■カカワリズム その3
カカワリズムには2つの要素があるということが最近わかった。
1)思わず参加してしまいたくなる「カカワリ」
えこひいきに近いものがある。
例えば、熱烈ジャイアンツファンの人がいるとしよう。
親族が阪神に入団したとしよう。
そこで発生するカカワリ。
例えば私は学生時代、某通販会社でバイトをしていた。
辞めてしまって5年以上たつが、やはりその通販会社の肩を持ちたくなる。
お酒に然り、全てのものに然り、
例えばその人について知ってしまった瞬間に、かかわりを持ってしまい、思わずそこをなんの言われもないのに薦めてしまう。
緩やかなファンになっている。
そこのファンになったからといって特典はないが、なんとなく、自分が関わったところとして粘着質なのだ。

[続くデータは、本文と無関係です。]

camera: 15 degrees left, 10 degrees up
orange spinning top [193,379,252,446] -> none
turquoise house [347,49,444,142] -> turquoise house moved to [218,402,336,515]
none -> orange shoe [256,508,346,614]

2)自分を投影する「カカワリ」、自分+αな「カカワリ」
雑誌を見てそのままインテリアを買いに行くということはないだろうか
同じものをたくさんそろえて、なんとなく、その部屋を作れると思う。
Sonyや無印を上手だな、と思ったのは
当時こぞってみなインテリアがSonyや無印だったのを見てから。
全体的なSonyカラーや無印カラーが全ての商品に浸透していて、それだけでかっこいい生活が待っているような、すぐに想定できるような、そして、その場に自分がいることが似合うような気がしてくる。

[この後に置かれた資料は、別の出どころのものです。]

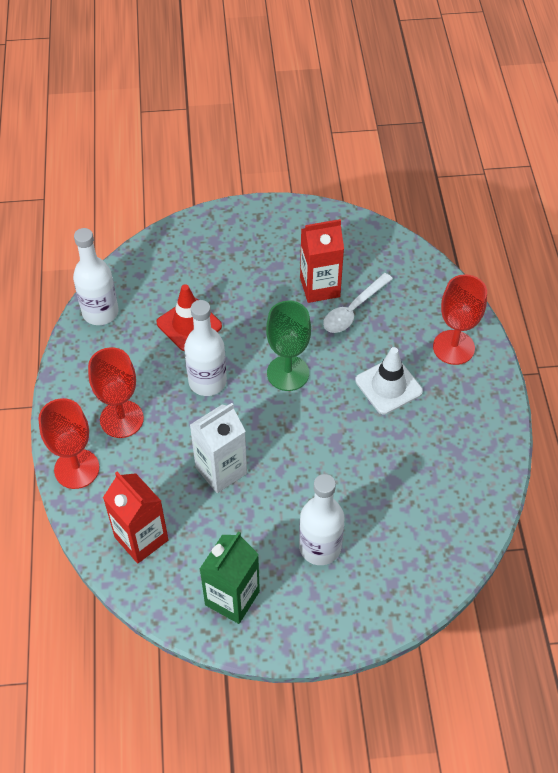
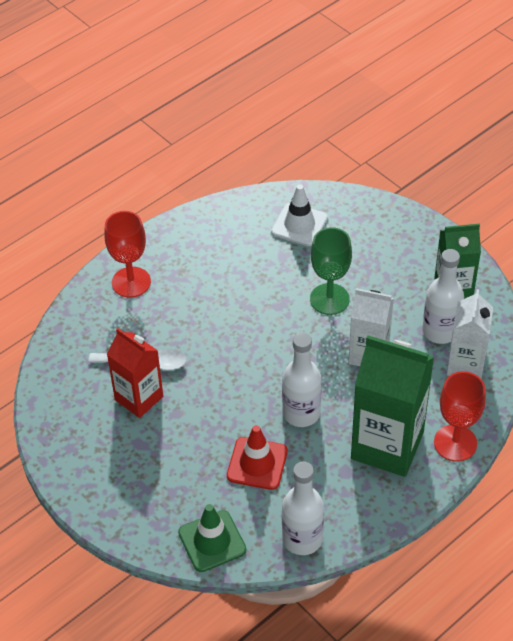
camera: 125 degrees left, 5 degrees down
red goblet [88,347,144,438] -> green carton [351,335,434,477]
red carton [103,472,168,563] -> white carton [447,289,493,379]
green goblet [266,301,311,391] -> green goblet moved to [310,227,352,315]
white bottle [299,474,344,565] -> white bottle moved to [422,249,464,344]
white traffic cone [355,347,423,415] -> white traffic cone moved to [271,184,328,246]
none -> green traffic cone [178,504,246,572]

雑誌を見て、広告を見て思わず買ってしまうのは、広告や雑誌に自分を投影しているからだ。「そうなのわかるわかるー」という強い共感ではなくて、自分がそこにいるようなことが心のどこかで想定できる、そんな感じ。
例えばお人形さんのようにきれいな女優より、すこし崩れていても人間味がある女優が人気があるのは、自分がその人くらいまでは、想像できるから。
雑誌に載った服は、雑誌の掲載日に売り切れるという。
ここで「雑誌に載ったものしか選べないのか」と斜から見ないで頂きたい。
雑誌に載ったものを選ぶということは、自分が似合うと思っていることだ。
自分が着ていることを想像できる、それがカカワリズム。
いろんなサイトを生徒さんが見ている。
トップページにあまりにも若い子が来ると、驚くくらい拒否反応を示される。
それは「嫌い」じゃなくて「かかわりのホックがないから、見るのが無駄である」と感じているからだ。
ちなみに、さらに近すぎると、自分より+αではないので、なんとなく敬遠してしまう。とても難しいが、近すぎず、遠すぎずのスープの冷めない関係がうれしい。

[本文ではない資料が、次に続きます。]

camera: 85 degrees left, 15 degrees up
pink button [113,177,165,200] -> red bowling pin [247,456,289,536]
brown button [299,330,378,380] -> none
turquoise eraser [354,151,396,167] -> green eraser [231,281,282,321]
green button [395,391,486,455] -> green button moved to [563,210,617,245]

かかわりを持たせるのは、好きな人と会話するのと一緒。
「私映画好きなんだ」
と相手が言ったら
「ふーん、僕はテニスが好き」と回答するんじゃなくて
「へー、最近どんな映画を見に行った?」とキャッチボールをする。
ウェブでどうコミュニケーションしていくかについて考えることは現在の私の課題である。